----- ENTRIES PROVIDED -----
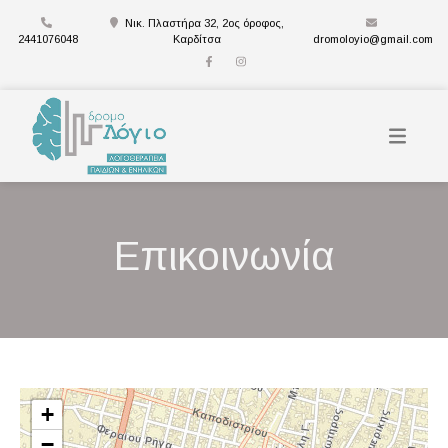
Νικ. Πλαστήρα 32, 2ος όροφος,
2441076048
Καρδίτσα
dromoloyio@gmail.com
Επικοινωνία
+
−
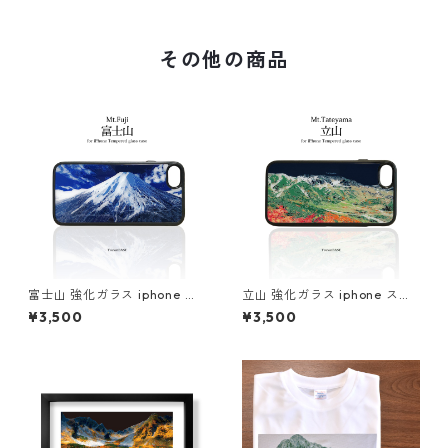
その他の商品
富士山 強化ガラス iphone ス
立山 強化ガラス iphone スマ
マホケース スマホカバーアウ
ホケース スマホカバーアウト
¥3,500
¥3,500
トドア 登山 山 ブルー ネイビ
ドア 登山 山 ネイビー 紺
ー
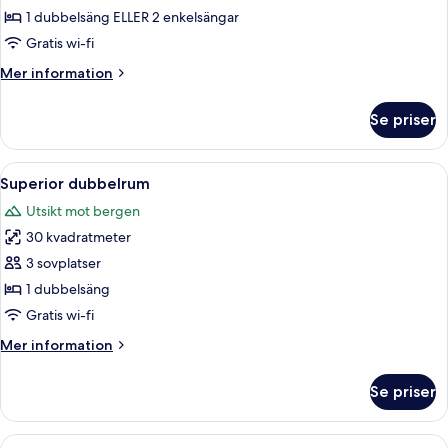
1 dubbelsäng ELLER 2 enkelsängar
Gratis wi-fi
Mer
Mer information
information
om
Se priser
Standard
dubbelrum
eller
Öppna
Ett mysigt rum med en stor säng, en li
1
tvåbäddsrum
Superior dubbelrum
alla
Utsikt mot bergen
foton
30 kvadratmeter
för
Superior
3 sovplatser
dubbelrum
1 dubbelsäng
Gratis wi-fi
Mer
Mer information
information
om
Se priser
Superior
dubbelrum
Öppna
Ett mysigt rum med två sängar, ett lite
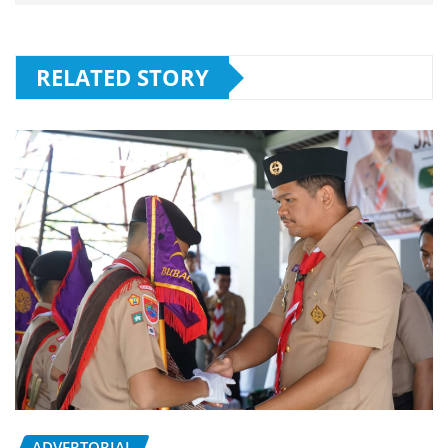
RELATED STORY
ADVERTORIAL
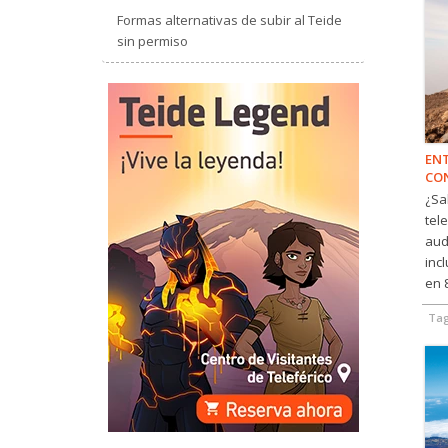
Formas alternativas de subir al Teide
sin permiso
ENT
CON
¿Sa
tel
aud
inc
en 8
Ta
-----
» REQUIRED ACTION
With pictures left out, transcribe each line from the one containing "30 kvadratmeter" through the end of the data, both ends included.

» EXERCISE ANSWER
30 kvadratmeter
för
Superior
3 sovplatser
dubbelrum
1 dubbelsäng
Gratis wi-fi
Mer
Mer information
information
om
Se priser
Superior
dubbelrum
Öppna
Ett mysigt rum med två sängar, ett lite
RELATED STORY
ADVERTORIAL
Formas alternativas de subir al Teide
sin permiso
ENT
CON
¿Sa
tel
aud
inc
en 8
Ta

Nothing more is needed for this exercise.